Despite the fact that a few snafus nailed us with the most ridiculous grocery bill in recent memory (everyone has to have one, right?), my actual vision for our meals went off without a hitch.
Last week while I was on the treadmill, I watched an episode of Ten Dollar Dinners that involved Melissa D’Arabian making falafel and an interpretation of tabouli. I was rather taken, but I didn’t want to buy a bag of pitas that would languish in the freezer for months, or create stray leftovers that didn’t quite “fit” with anything else.
So we committed to a pair of Mediterranean-themed nights, using the same sides, but featuring a different entree each night.
To channel Ina, How Easy Is That?
Annie gets major points for pushing us out of our comfort zone. Not only did we buy our first bottle of red wine vinegar, but I’ll also admit that even though we love gyros 11/10, we never even thought to try making them.
The reality: The chicken tastes delicious. But I would never, ever confuse it with a gyro. Doner kebap? Possibly. But gyro? Would be a bit of a stretch.
We didn’t make her tzatziki because we’re rather in love with the arrangement that we pawed out of Nigella Kitchen. It’s fast, and fairly easy to make, especially if you’re already committed to mincing all manner of greenery. But you know, if it’s calling to you, then you can always go that route.

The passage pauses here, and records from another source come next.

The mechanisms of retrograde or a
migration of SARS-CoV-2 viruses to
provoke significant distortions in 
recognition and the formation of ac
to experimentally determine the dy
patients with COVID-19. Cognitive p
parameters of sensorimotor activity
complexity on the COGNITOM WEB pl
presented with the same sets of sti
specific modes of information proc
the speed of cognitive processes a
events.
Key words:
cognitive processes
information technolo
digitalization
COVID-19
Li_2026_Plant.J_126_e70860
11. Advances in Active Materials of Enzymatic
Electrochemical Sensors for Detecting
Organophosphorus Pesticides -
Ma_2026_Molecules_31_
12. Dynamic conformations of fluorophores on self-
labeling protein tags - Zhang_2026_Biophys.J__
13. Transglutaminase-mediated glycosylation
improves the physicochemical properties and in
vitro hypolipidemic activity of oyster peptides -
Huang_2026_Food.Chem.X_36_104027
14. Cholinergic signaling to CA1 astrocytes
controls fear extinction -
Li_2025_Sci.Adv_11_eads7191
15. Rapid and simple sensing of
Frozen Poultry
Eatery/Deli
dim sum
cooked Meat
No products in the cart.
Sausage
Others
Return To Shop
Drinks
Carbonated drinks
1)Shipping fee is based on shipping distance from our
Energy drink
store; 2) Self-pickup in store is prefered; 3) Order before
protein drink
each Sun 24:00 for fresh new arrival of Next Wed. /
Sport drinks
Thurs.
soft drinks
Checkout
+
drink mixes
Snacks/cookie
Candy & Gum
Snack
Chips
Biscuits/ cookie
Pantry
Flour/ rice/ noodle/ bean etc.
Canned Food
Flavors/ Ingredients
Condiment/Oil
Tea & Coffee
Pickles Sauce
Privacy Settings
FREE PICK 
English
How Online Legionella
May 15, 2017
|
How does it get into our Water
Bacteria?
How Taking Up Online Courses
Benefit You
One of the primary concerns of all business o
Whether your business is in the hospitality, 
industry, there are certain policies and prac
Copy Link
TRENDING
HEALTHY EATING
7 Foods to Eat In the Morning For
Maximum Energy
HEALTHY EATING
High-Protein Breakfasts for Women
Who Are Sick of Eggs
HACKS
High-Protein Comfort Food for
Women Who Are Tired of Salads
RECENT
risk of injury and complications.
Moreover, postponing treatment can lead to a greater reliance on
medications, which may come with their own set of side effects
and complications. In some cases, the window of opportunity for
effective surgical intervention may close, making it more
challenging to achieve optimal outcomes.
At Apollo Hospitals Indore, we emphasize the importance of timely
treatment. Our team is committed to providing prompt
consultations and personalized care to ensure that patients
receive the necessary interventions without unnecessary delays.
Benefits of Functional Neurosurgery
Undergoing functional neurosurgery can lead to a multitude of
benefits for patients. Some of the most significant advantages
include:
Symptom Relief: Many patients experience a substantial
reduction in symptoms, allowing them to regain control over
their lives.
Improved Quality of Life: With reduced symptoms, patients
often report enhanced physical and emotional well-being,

The Israeli Couscous Tabouli was spectacularly easy because once again, we were already planning on being mincing-fiends. Even though I was fairly certain that Marcus had never eaten tabouli before, I knew that he liked Israeli Couscous and that we eat prolific amounts of minced parsley and cilantro at most meals. I was kind of banking on the fact that if the dish was a hit this go-round, then I’d probably be able to attempt it with a more appropriate grain next time. Or we could just put it in the keeper file. Because that’s always a choice too.
Just make sure that if you decide to action this plate, that you do it for loved ones that you would eat buffet food or ribs in-front of, because it is SO not an attractive meal to watch someone else eat 😉
Yes, I realize that there’s corn in the picture and NO tabouli OR tzatziki. And I didn’t even list it in the menu. Let’s put it this way: From July – September, I will be eating corn at a rate that is astonishing in the best case scenario and absolutely horrific in the worst. Along with all manner of roasted potatoes, caprese salads and other grilled vegetables from the farm. If I do something exceptionally clever with them, I’ll share. But otherwise, just assume that we’re…eating a whole hell of a lot of unpictured vegetables that don’t require narration.
It took me until today to realize that I completely neglected to add any dill to our yogurt/tzatziki arrangement on the first go-round. For all of that, I will say that it’s fairly versatile in the sense that it tastes SO green that you could really toss anything in and be safe. Just make sure to season it with enough salt and pepper.
All of that aside, let’s talk about this Falafel thing. I’ve been craving them in the most intense way since we ate The Best Falafel Ever from a food truck at 2 AM near the apartment we were renting in NYC last August. So when Melissa D’Arabian got to making them, I decided that it looked like a reasonable proposition.
Because Melissa D’Arabian is the kind of person that seems…reasonable. And realistic.
As I added 3/4 t Cayenne to the mix, I raised an eyebrow, because that’s not an insignificant amount of the red stuff. But Melissa? Knew what she was doing. When we bit into them, they were…falafel. Not just falafel, but actually falafel. And the experience was one part astonishment, one part bliss and one part ISTHISREALLYHAPPENING?
Our modifications: We didn’t have any green onions left, so those got omitted. Since we didn’t have any cilantro left (we did have a full bunch of parsley), we just went all-in with the parsley instead of half-half. After frying them (it’s more like 2-3 min/side, not 3-4) we put them on a roasting rack and baked them in the oven for another ~5 minutes to let them dry out and crisp up a bit more.
I know I say this about a lot of things, but I’m really serious about it this time…HOME RUN.
Have you ever made a meal/dinner based off of a cooking show? What menu? Which show?